Tay looked at his watch. What time was it in New York now? He tried to work it out, but he wasn’t certain. And what was he going to do anyway? Telephone his mother and ask how she was? That didn’t seem like a very good idea. If she had had a stroke, perhaps her speech had been affected. He briefly considered calling her husband, but he hardly knew the man and hadn’t talked to him in ten years. He supposed he could always call this fellow Rosenthal who had written the letter, but what would be the point of that? Presumably he had already told Tay all he knew.

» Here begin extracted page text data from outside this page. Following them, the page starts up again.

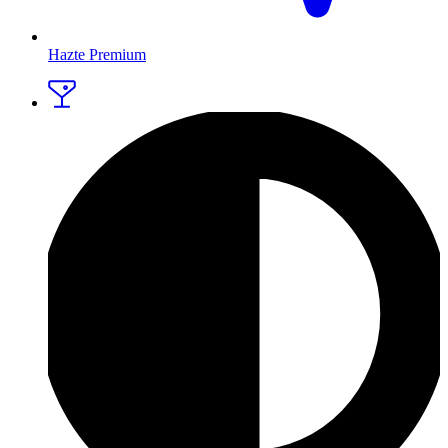
Hazte Premium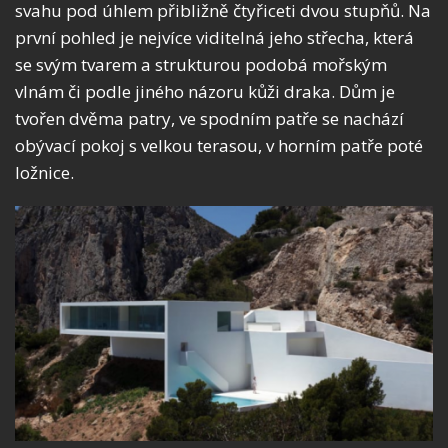
svahu pod úhlem přibližně čtyřiceti dvou stupňů. Na
první pohled je nejvíce viditelná jeho střecha, která
se svým tvarem a strukturou podobá mořským
vlnám či podle jiného názoru kůži draka. Dům je
tvořen dvěma patry, ve spodním patře se nachází
obývací pokoj s velkou terasou, v horním patře poté
ložnice.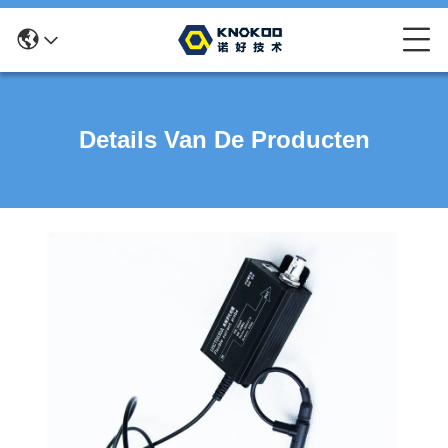
Details Van De Producten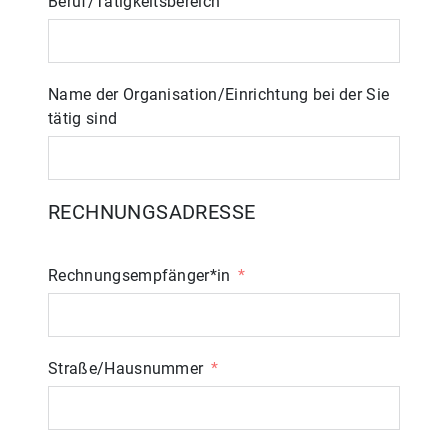
Beruf/Tätigkeitsbereich
Name der Organisation/Einrichtung bei der Sie
tätig sind
RECHNUNGSADRESSE
Rechnungsempfänger*in
Straße/Hausnummer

Maybe he should just go to New York and find out what the hell was going on, but that was out of the question, too, wasn’t it? He was responsible for finding the killer of a dead woman who had been viciously brutalized. Murder investigations didn’t wait around until you found a convenient time to fit them into your schedule. Tay would have to transfer the case to someone else if he went to New York. He didn’t really want to do that and, besides, flying halfway around the world on the basis of a half-page letter from someone he didn’t even know really made no sense at all.
Tay leaned back in his chair, swung his feet onto the desk, and shifted his gaze out the window. From his office on the fifteenth floor of the Cantonment Complex, he had a glorious view of the city. Straight ahead across the Singapore River lay the green patch of Fort Canning Park and off to the right were the glass and steel towers of the financial district. If Tay stood up and walked to the window and looked off to the left, he could even see the Marriott somewhere in the middle of the long line of luxury hotels scattered along Orchard Road. But then he wasn’t about to do that.
Tay made a pocket of air in one cheek, shifted it to the
other, and then blew it out in one long stream. A feeling about this case was taking root within him and, as he threaded it back and forth through his mind, examining it first from one direction and then from the other, he saw at least one thing with unmistakable clarity. This case was going to turn into a real son of a bitch, a shit storm of the first order.
He didn’t know how he knew that, he just did. And now there was this, too. His mother was in a hospital in New York and there was a letter on his desk from somebody he didn’t know telling him she might have brain damage. Well, goddamn it all to hell, what in Christ’s name was he supposed to do about that? Was he supposed to drop everything and fly to New York and sit there holding his mother’s hand until they found out? His mother hadn’t held his hand for forty years. For all he knew she had never held his hand.
Tay had no life other than his job, a job his mother had always hated, and now she was trying to ruin it for him. At the precise moment when he was needed the most, she wanted to take him away from his job. Or maybe she didn’t. If she’d had a stroke and was now suffering brain damage, then she probably didn’t know what she wanted, did she?
Tay knew he was going around in circles and not making a great deal of sense, not even to himself. He tried to stop thinking about any of it and clear his mind altogether, but he couldn’t.
It might be a few days before they could even get an ID on the murdered woman, he thought. All he was doing right now was waiting. Waiting for the immigration list to be checked; waiting for Interpol to respond to the fingerprint request; waiting for the FMB report; waiting for the autopsy. None of that was going to happen for a few days. Maybe he could make a quick trip to New York and get back before any of it did happen, he thought to himself. But even as he did, he knew that was complete nonsense.